Brussel Audrey, Brack Kerstin, Muth Erika, Zirwes Rudolf, Cheval Justine, Hebert Charles, Charpin Jean-Marie, Marinaci Alice, Flan Benoit, Ruppach Horst, Beurdeley Pascale, Eloit Marc
LFB, Courtaboeuf, France.
Charles River Laboratories Germany GmbH, Erkrath, Germany.
Biologicals. 2019 May;59:29-36. doi: 10.1016/j.biologicals.2019.03.008. Epub 2019 Apr 13.
The utilization of the current combination of in vitro, in vivo and PCR assays for the identification of adventitious viruses in production cells has a limited range of detection. While Next Generation Sequencing (NGS) has a broader breadth of detection, it is unable to differentiate sequences from replicating viruses versus background inert sequences. In order to improve NGS specificity, we have designed a new NGS approach which targets subsets of viral RNAs only synthesized during cell infection. In order to evaluate the performance of this approach for detecting low levels of adventitious viruses, we selected two difficult virus/cell systems. This included B95-8 cells persistently infected by Human herpesvirus 4 (HHV-4) and serially diluted into HHV-4 negative Ramos cells and Madin-Darby bovine kidney cells with an early infection produced via a low dose of Bovine viral diarrhea virus. We demonstrated that the sensitivity of our RNA NGS approach was equivalent to targeted PCR with an increased specificity for the detection of viral infection. We were also able to identify a previously undetected Murine Leukemia Virus contaminant in Ramos cells. Based on these results, we conclude that this new RNA NGS approach is suitable for conducting viral safety evaluations of cells.

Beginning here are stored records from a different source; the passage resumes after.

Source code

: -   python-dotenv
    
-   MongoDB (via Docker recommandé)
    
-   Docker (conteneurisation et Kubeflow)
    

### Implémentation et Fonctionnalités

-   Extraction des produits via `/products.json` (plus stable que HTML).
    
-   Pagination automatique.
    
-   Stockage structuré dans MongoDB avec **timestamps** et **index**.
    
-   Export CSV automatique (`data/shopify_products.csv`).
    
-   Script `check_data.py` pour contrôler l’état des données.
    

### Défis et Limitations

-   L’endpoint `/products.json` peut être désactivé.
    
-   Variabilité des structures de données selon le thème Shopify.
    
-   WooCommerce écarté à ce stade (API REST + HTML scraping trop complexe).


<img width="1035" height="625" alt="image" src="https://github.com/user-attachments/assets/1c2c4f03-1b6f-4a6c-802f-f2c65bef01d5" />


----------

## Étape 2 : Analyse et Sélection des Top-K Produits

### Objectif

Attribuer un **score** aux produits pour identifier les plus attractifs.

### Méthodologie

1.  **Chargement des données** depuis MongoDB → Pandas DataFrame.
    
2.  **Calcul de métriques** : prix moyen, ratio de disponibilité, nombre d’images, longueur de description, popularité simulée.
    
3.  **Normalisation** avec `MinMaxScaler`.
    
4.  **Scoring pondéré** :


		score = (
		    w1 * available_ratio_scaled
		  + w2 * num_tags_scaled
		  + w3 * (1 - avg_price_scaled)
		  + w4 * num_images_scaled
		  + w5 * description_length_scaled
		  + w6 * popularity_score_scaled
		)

目前用于鉴定生产细胞中潜在病毒的体外、体内和聚合酶链反应(PCR)检测方法组合的检测范围有限。虽然下一代测序(NGS)具有更广泛的检测范围,但它无法区分来自复制病毒的序列与背景惰性序列。为了提高NGS的特异性,我们设计了一种新的NGS方法,该方法仅针对细胞感染期间合成的病毒RNA子集。为了评估该方法检测低水平潜在病毒的性能,我们选择了两个具有挑战性的病毒/细胞系统。这包括被人类疱疹病毒4型(HHV-4)持续感染的B95-8细胞,并将其连续稀释到HHV-4阴性的拉莫斯细胞和经低剂量牛病毒性腹泻病毒早期感染的马-达二氏牛肾细胞中。我们证明,我们的RNA NGS方法的灵敏度与靶向PCR相当,且在检测病毒感染方面具有更高的特异性。我们还能够在拉莫斯细胞中鉴定出一种先前未检测到的鼠白血病病毒污染物。基于这些结果,我们得出结论,这种新的RNA NGS方法适用于进行细胞的病毒安全性评估。